REQUIREMENT: Using the entries below, write out the line with "3: (698, 326, 0.95)", the line with "38: (969, 524, 0.88)", and every line in between, exactly as each is written.

INPUT DATA:
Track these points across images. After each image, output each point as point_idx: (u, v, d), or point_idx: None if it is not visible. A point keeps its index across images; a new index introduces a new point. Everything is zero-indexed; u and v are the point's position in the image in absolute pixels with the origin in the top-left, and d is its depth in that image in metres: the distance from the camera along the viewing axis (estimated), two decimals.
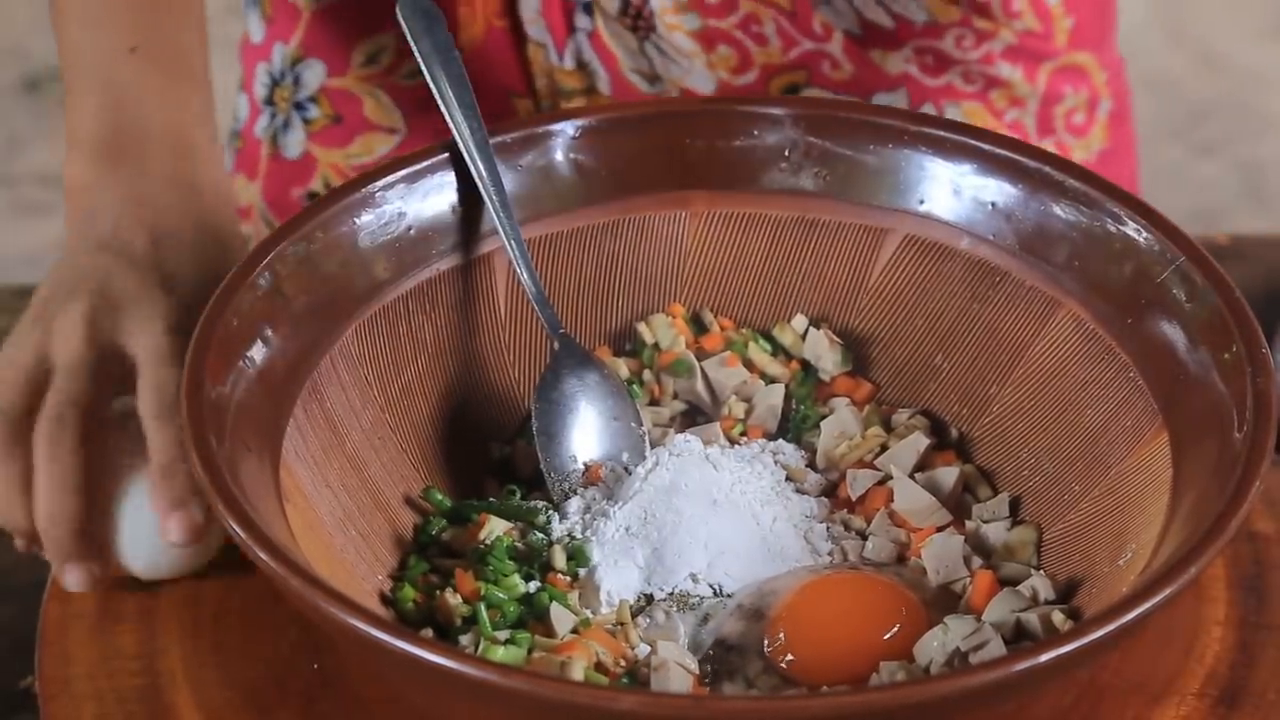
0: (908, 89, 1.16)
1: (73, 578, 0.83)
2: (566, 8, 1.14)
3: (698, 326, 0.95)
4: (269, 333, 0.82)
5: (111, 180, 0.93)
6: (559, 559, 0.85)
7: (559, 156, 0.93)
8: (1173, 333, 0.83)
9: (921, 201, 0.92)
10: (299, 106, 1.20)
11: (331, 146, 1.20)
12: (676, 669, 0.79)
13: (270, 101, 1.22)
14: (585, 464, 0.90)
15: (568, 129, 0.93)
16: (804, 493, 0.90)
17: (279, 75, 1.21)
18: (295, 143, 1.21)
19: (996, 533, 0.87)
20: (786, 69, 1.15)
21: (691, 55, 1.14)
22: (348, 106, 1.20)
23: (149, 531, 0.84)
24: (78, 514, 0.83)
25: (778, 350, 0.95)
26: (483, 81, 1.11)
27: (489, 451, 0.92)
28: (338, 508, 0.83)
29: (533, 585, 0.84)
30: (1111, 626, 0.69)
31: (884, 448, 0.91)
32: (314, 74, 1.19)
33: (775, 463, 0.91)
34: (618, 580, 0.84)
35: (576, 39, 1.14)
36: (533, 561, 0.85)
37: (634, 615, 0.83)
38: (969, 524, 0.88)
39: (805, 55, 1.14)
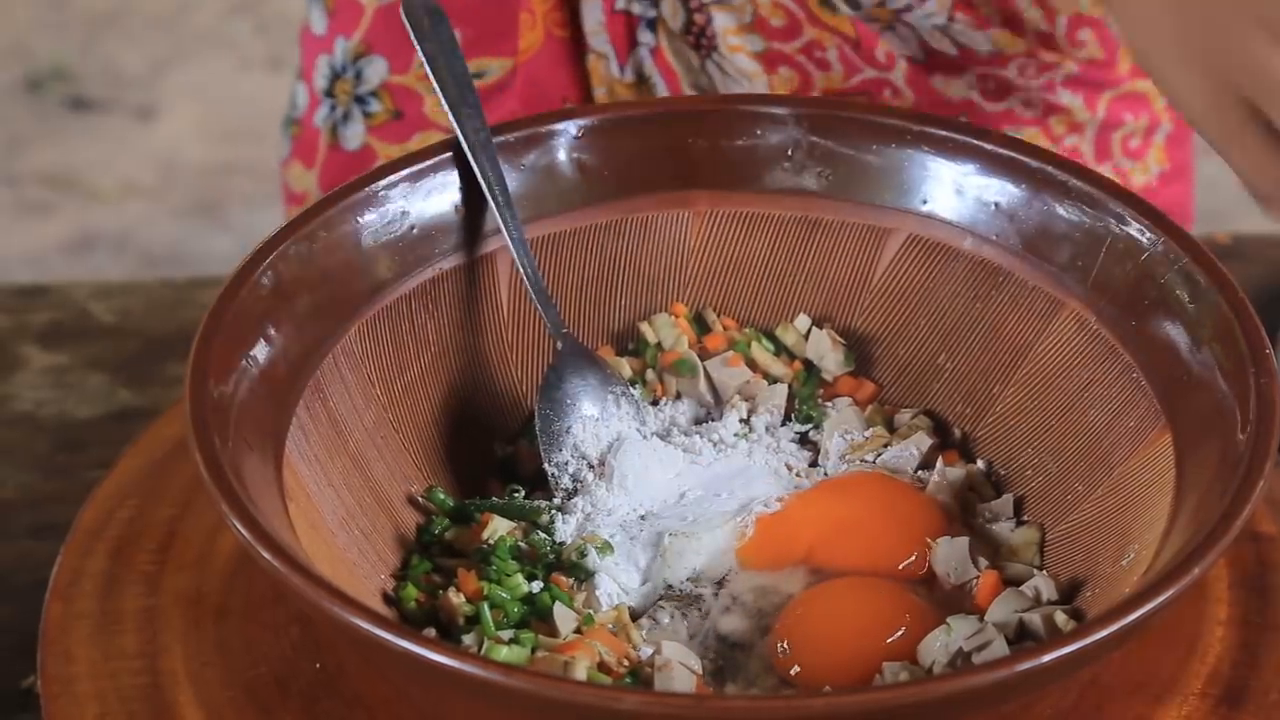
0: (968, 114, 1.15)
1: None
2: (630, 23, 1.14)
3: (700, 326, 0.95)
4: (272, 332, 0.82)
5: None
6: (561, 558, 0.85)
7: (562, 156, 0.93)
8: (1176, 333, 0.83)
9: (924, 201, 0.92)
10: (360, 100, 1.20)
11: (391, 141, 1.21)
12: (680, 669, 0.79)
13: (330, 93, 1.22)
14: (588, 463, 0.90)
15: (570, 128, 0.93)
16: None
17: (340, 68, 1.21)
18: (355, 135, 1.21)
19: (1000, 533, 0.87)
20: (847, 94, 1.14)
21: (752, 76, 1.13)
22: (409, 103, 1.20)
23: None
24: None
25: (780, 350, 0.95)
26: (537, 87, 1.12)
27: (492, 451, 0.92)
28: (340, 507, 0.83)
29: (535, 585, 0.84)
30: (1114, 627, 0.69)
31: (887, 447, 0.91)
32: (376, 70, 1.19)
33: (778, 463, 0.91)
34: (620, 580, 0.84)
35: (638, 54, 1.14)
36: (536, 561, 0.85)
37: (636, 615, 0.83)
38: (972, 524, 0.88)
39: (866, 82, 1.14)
* * *
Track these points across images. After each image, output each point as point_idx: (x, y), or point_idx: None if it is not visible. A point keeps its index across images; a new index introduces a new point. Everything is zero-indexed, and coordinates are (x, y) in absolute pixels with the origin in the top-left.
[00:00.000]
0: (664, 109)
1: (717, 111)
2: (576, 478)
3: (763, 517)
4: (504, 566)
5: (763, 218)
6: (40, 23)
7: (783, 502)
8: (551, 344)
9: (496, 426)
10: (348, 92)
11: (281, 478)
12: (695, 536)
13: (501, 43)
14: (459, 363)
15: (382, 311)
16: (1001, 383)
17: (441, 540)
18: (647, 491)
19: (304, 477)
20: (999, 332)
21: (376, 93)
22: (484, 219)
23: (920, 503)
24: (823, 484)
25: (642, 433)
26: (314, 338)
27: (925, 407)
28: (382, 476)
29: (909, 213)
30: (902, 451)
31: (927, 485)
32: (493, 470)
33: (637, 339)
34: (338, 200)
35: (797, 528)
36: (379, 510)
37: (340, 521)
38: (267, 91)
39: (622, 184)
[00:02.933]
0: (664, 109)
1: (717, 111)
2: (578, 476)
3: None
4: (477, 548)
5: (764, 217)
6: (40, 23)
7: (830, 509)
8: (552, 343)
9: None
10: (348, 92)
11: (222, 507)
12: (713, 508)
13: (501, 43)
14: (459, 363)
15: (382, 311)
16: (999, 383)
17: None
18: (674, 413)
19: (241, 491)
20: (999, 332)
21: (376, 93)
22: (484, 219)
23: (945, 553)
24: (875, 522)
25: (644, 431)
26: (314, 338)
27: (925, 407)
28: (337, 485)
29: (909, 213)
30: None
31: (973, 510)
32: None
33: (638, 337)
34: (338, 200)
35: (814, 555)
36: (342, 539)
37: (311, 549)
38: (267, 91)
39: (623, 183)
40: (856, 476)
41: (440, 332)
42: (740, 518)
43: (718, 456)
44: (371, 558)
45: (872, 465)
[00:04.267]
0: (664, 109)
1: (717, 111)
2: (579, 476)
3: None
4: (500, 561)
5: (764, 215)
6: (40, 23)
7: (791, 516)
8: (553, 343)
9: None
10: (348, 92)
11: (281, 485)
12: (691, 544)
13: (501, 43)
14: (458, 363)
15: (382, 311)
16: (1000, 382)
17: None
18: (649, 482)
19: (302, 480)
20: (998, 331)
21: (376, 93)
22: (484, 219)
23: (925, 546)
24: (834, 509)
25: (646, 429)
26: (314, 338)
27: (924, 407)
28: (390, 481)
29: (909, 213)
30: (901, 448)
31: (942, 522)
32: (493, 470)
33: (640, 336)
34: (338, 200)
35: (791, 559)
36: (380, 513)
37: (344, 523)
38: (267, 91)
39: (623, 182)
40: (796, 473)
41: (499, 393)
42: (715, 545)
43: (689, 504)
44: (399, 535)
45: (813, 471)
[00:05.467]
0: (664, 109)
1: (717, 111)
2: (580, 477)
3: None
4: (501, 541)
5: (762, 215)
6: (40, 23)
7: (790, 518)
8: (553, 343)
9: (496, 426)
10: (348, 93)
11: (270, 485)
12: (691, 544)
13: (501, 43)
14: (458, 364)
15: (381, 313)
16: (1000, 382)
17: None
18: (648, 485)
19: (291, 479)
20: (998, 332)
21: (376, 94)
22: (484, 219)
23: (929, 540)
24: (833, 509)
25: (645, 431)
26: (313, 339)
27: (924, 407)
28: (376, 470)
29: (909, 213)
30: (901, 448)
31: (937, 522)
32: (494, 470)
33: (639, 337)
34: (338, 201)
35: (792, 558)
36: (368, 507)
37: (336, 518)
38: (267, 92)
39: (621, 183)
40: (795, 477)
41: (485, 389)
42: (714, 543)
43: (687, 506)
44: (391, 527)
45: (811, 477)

RESULT OF THIS TASK:
3: (698, 326, 0.95)
4: (269, 333, 0.82)
5: (111, 180, 0.93)
6: (559, 559, 0.85)
7: (559, 156, 0.93)
8: (1173, 333, 0.83)
9: (921, 201, 0.92)
10: (299, 106, 1.20)
11: (331, 146, 1.20)
12: (676, 669, 0.79)
13: (270, 101, 1.22)
14: (585, 464, 0.90)
15: (568, 129, 0.93)
16: (804, 493, 0.90)
17: (279, 75, 1.21)
18: (295, 143, 1.21)
19: (996, 533, 0.87)
20: (786, 69, 1.15)
21: (691, 55, 1.14)
22: (348, 106, 1.20)
23: (149, 531, 0.84)
24: (78, 514, 0.83)
25: (778, 350, 0.95)
26: (483, 81, 1.11)
27: (489, 451, 0.92)
28: (338, 508, 0.83)
29: (533, 585, 0.84)
30: (1111, 626, 0.69)
31: (884, 448, 0.91)
32: (314, 74, 1.19)
33: (775, 463, 0.91)
34: (618, 580, 0.84)
35: (576, 39, 1.14)
36: (533, 561, 0.85)
37: (634, 615, 0.83)
38: (969, 524, 0.88)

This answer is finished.